Thanks to the authors for the response! The fact that "We haven’t seen solutions that are fundamentally different from our theoretical construction yet" is very interesting and seems to suggest your analysis is even more complete than you imply in the work. I believe including a discussion of this point, potentially including examples, in the appendix would strengthen the paper. I will maintain my score.

评论

Dear reviewer,

Great to hear that! We will include a discussion and a few examples for it in the next revision. Thanks!

Best, Authors

最终决定

This work presents a theoretical approach that uncovers algebraic properties within the weight parameters of two-layer neural networks using quadratic activations when trained on group multiplication problems. Specifically, it shows that these weight exhibit the mathematical structure of a commutative semi-ring, while the L2 loss function can be broken down in terms of ring homomorphisms. The authors provide some theoretical results that further allow an analytical construction of global solutions by combining partial solution components, and also establish a mode connectivity result.

The empirical studies/simulations in this work show that gradient-based optimization with L2 regularization tends to converge toward solutions of lower order solution, which tends to support the theoretical results.

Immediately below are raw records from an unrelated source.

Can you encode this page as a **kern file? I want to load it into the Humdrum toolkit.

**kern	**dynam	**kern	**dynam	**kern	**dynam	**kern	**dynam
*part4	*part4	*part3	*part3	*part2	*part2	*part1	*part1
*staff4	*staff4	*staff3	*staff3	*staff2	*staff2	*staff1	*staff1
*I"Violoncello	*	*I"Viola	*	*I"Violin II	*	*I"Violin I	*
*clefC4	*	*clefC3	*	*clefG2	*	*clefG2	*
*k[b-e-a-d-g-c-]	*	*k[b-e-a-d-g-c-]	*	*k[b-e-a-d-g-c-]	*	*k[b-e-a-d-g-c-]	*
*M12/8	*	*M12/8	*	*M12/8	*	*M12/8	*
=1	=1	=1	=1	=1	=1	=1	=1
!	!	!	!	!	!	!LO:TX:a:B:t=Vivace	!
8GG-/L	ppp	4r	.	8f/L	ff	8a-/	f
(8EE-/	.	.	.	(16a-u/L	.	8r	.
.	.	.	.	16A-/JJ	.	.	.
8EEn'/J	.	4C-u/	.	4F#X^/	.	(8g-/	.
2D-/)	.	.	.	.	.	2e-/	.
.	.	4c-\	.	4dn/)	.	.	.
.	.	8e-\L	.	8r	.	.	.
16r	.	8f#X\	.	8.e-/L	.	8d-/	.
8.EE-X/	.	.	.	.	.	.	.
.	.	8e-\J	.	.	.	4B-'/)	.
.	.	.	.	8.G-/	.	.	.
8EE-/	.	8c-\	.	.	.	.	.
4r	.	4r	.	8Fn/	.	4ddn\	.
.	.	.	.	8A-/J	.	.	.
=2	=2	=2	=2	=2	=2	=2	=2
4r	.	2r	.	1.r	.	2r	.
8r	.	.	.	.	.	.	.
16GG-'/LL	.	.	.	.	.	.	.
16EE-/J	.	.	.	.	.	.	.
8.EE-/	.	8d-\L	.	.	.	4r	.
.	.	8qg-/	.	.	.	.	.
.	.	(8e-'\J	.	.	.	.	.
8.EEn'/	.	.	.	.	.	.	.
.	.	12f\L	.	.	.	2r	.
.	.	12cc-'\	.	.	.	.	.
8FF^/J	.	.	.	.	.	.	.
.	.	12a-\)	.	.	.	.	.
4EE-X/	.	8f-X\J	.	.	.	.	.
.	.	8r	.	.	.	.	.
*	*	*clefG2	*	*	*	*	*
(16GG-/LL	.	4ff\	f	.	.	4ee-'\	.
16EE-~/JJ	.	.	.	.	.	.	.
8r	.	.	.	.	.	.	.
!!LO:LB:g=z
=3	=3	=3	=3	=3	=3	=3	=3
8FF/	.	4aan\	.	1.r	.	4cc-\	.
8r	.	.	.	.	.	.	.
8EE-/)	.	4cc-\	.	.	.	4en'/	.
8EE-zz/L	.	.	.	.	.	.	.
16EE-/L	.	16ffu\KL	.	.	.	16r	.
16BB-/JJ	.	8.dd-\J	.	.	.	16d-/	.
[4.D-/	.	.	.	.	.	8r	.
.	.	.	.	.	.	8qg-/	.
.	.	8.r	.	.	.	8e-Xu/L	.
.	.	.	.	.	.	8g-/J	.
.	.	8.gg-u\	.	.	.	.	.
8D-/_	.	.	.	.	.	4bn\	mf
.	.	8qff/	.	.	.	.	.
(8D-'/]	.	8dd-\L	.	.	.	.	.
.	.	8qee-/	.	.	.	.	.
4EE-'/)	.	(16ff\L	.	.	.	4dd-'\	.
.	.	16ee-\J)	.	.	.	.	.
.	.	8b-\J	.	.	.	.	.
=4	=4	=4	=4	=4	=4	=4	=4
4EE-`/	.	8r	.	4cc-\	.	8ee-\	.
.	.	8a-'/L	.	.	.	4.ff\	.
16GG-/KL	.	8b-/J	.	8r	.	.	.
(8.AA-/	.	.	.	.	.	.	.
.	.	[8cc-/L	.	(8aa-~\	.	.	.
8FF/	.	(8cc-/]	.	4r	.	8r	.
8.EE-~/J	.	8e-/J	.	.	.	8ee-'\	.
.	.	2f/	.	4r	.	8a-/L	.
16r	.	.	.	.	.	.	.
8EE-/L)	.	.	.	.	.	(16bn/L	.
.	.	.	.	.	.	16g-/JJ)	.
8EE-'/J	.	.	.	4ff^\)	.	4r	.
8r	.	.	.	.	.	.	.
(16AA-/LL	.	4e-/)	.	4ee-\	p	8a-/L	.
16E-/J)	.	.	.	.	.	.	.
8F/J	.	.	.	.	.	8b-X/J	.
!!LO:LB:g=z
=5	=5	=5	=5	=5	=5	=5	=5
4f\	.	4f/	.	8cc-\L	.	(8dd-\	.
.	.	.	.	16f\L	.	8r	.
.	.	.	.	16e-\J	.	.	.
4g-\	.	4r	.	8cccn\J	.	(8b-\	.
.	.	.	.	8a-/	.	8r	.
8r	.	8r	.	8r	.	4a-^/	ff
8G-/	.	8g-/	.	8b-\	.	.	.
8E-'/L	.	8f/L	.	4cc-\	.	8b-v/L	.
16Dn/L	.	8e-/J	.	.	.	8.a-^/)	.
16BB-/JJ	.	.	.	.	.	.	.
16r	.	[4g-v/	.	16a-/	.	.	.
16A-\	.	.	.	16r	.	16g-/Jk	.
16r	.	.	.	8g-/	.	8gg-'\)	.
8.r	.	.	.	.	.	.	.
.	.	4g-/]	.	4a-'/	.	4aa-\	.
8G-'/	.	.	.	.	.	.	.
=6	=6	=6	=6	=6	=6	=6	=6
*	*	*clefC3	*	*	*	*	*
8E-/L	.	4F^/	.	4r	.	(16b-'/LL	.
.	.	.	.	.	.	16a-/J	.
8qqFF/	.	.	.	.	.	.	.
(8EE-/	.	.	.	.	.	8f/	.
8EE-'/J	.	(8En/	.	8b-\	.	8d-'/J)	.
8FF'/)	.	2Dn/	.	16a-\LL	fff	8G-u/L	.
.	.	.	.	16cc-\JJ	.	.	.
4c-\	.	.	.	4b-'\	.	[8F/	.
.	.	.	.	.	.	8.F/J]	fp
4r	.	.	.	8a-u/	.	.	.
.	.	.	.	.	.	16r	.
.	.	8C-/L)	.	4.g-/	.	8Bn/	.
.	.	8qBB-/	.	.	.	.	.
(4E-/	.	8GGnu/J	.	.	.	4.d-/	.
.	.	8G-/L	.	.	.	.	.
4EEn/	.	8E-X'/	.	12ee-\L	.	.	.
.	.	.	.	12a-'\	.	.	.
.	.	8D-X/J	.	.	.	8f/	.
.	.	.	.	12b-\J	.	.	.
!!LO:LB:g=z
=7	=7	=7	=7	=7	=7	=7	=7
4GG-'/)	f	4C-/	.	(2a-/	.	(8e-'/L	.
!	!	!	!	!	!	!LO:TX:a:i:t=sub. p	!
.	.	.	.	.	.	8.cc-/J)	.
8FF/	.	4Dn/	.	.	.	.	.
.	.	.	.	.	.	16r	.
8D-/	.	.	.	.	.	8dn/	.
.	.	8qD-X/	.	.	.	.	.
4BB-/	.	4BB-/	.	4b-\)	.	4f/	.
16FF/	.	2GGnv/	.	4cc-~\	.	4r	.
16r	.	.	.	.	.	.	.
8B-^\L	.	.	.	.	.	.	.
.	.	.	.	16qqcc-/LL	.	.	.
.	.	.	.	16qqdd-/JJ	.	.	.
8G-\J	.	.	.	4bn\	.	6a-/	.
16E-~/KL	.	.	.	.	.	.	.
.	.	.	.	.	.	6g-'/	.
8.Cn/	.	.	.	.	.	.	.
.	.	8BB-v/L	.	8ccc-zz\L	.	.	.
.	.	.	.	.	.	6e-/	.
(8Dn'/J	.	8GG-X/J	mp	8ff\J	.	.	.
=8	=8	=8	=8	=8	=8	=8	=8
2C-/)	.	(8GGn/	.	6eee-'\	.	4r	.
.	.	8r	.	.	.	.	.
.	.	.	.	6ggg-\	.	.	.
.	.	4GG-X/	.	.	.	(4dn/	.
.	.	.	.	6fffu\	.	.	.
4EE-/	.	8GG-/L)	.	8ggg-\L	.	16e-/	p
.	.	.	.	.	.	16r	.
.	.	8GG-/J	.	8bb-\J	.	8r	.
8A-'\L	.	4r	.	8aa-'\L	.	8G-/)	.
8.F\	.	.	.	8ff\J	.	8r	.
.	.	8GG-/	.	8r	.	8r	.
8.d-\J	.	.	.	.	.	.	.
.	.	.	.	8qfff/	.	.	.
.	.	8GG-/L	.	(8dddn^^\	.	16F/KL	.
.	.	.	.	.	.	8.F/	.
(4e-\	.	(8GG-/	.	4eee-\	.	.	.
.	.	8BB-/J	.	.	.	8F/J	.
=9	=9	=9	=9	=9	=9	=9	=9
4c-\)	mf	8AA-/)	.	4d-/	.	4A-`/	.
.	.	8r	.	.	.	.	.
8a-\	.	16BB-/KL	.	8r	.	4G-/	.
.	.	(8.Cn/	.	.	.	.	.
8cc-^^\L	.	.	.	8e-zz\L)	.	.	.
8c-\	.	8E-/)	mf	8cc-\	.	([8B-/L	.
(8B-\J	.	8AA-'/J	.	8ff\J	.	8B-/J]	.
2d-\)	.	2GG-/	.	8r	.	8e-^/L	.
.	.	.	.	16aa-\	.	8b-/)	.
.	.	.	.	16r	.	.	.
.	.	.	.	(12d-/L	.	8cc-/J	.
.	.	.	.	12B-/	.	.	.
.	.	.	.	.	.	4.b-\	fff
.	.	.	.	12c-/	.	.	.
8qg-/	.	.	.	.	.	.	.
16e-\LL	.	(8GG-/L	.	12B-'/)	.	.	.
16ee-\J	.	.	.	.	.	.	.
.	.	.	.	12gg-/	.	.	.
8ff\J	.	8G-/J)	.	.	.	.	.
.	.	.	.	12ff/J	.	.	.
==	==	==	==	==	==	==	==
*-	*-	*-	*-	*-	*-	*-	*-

During the internal discussion, a couple of reviewers championed this paper, and it is therefore recommended for acceptance.

Nevertheless, I encourage the authors to consider the feedback from Reviewer S1jd (and others as well) when revising the paper, in order to make it accessible to a broader community. Here is a partial list:

  1. Two reviewers who gave positive reviews were not sure about the significance and implications of Theorem 6. One of them stated that they didn't fully understand Theorem 6.
  2. During the internal discussion, Reviewer S1jd wrote "The authors in the rebuttals did not seem inclined to add assumption statements or other more formal ways of presenting the limits of their theory and so I do not feel inclined to adjust my scores."